If GOP candidate Mike Huckabee is elected president, he plans to build a fence to keep the aliens out of the U.S. Maybe I’m the moron here, but it seems that once you manage to traverse the entire galaxy, it’s unlikely that eight feet of chain link is going to stop you.
What is one billion?
According to a recent government publication …
A billion seconds ago Harry Truman was president.
A billion minutes ago was just after the time of Christ.
A billion hours ago man had not yet walked on earth.
A billion dollars ago was late yesterday at the U.S. Treasury.
George W. Bush told Dick Cheney, “I really hate all the stupid jokes people make about me.” Cheney reassured him by saying, “Jokes can’t hurt you. They are just made up by a bunch of stupid people. In fact, most humans are quite stupid. Here, I’ll show you what I mean.”
Cheney goes outside and hails a D.C. cab and says to the driver, “Please take me to 261 M street to see if I’m home, ” said Cheney.
Without a word, the cabbie took them straight to M Street. Cheney then rang the doorbell, came back to the car and said, “Oh, I guess I’m not there! Take us back to where we started, please.”
The cabbie did what he was told without a word. Cheney leaned over and said to Dubya, “You get the idea? People are idiots wherever you go! Don’t worry about their opinions!”
Bush said, “Thanks Dick. I feel a lot better.” Then he winked and whispered, “Hooboy, was he stupid! He picked us up right in front of a phone booth. He should have realized you could have called instead!
A man walked into a cowboy bar and ordered a beer just as President Bush appeared on the television. After a few sips, he looked up at the television and mumbled, “Now, there’s the biggest horse’s ass I’ve ever seen.” A customer at the end of the bar quickly stood up, walked over to him, and decked him. A few minutes later, as the man was finishing his beer, Mrs. Bush appeared on the television. “She’s a horse’s ass too,” the man. This time, a customer at the other end of the bar quickly stood up, walked over to him, and knocked him off his stool. “Damn it!” the man said, climbing back up to the bar. “This must be Bush country!” “Nope,” the bartender replied. “Horse country!”
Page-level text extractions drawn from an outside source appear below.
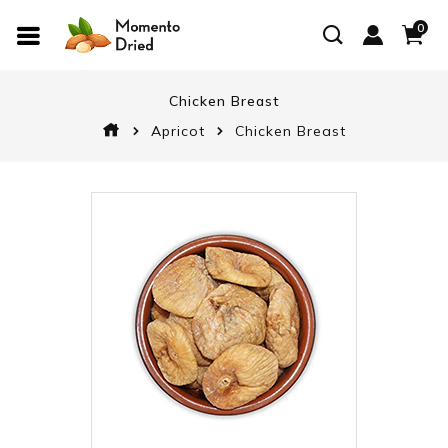
0
Chicken Breast
Apricot
Chicken Breast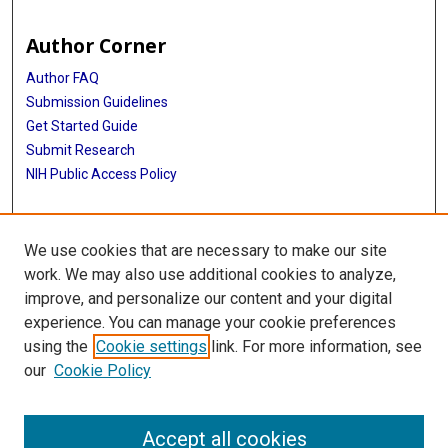
Author Corner
Author FAQ
Submission Guidelines
Get Started Guide
Submit Research
NIH Public Access Policy
More Info
We use cookies that are necessary to make our site
UTHealth Houston GSBS
work. We may also use additional cookies to analyze,
improve, and personalize our content and your digital
Library
experience. You can manage your cookie preferences
Texas Medical Center Library
using the
Cookie settings
link. For more information, see
McGovern Historical Center
our
Cookie Policy
Contact Us
713-795-4200
Accept all cookies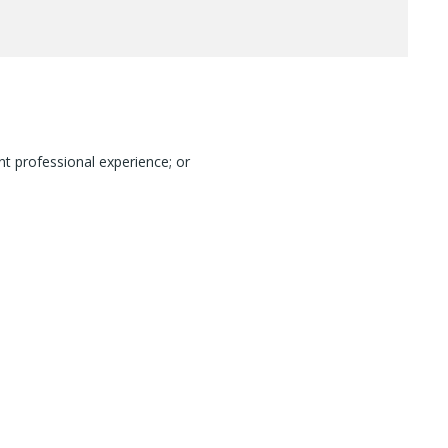
nt professional experience; or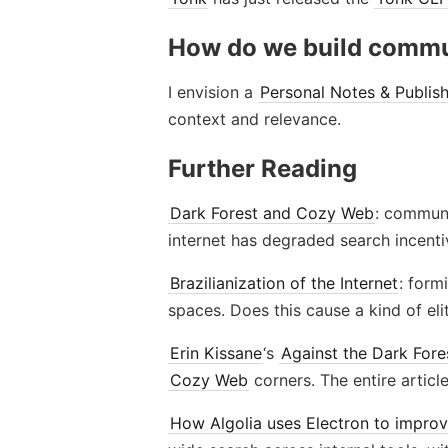
How do we build commu
I envision a
Personal Notes & Publis
context and relevance.
Further Reading
Dark Forest and Cozy Web
: commun
internet has degraded search incent
Brazilianization of the Internet
: form
spaces. Does this cause a kind of eli
Erin Kissane
‘s
Against the Dark Fore
Cozy Web
corners. The entire artic
How Algolia uses Electron to improve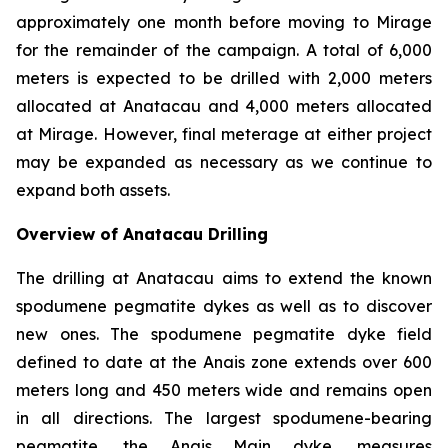
approximately one month before moving to Mirage
for the remainder of the campaign. A total of 6,000
meters is expected to be drilled with 2,000 meters
allocated at Anatacau and 4,000 meters allocated
at Mirage. However, final meterage at either project
may be expanded as necessary as we continue to
expand both assets.
Overview of Anatacau Drilling
The drilling at Anatacau aims to extend the known
spodumene pegmatite dykes as well as to discover
new ones. The spodumene pegmatite dyke field
defined to date at the Anais zone extends over 600
meters long and 450 meters wide and remains open
in all directions. The largest spodumene-bearing
pegmatite, the Anais Main dyke, measures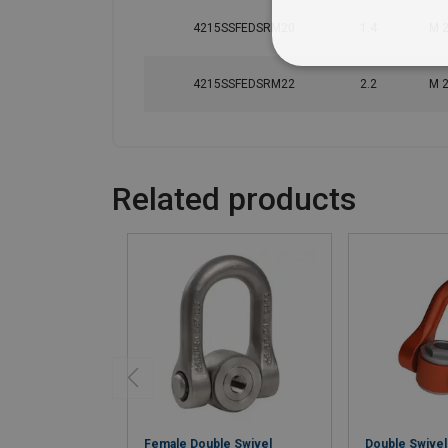
4215SSFEDSRM20
1.4
M 2
4215SSFEDSRM22
2.2
M 2
Related products
Female Double Swivel
Double Swivel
Richard Nixon, Jimmy Carter, and Bill Clinton are on the titanic. When it starts to sink Carter yells, “Quick, save the women and children!” Nixon: “Screw the women and children” Clinton: “Do we have time?”
A little boy goes to his dad and asks, “What is politics?”
Dad says, “Well son, let me try to explain it this way: I’m the breadwinner of the family, so let’s call me capitalism. Your Mom, she’s the administrator of the money, so we’ll call her the Government. We’re here to take care of your needs, so we’ll call you the people. The nanny, we’ll consider her the Working Class. And your baby brother, we’ll call him the Future. Now, think about that and see if that makes sense.” So the little boy goes off to bed thinking about what dad had said.
Later that night, he hears his baby brother crying, so he gets up to check on him. He finds that the baby has severely soiled his diaper. So the little boy goes to his parents’ room and finds his mother sound asleep. Not wanting to wake her, he goes to the nanny’s room. Finding the door locked, he peeks in the keyhole and sees his father in bed with the nanny. He gives up and goes back to bed. The next morning, the little boy says to his father, “Dad, I think I understand the concept of politics now.” The father says, “Good son, tell me in your own words what you think politics is all about.”
The little boy replies, “Well, while Capitalism is screwing the Working Class, the Government is sound asleep, the People are being ignored and the Future is in deep shit.”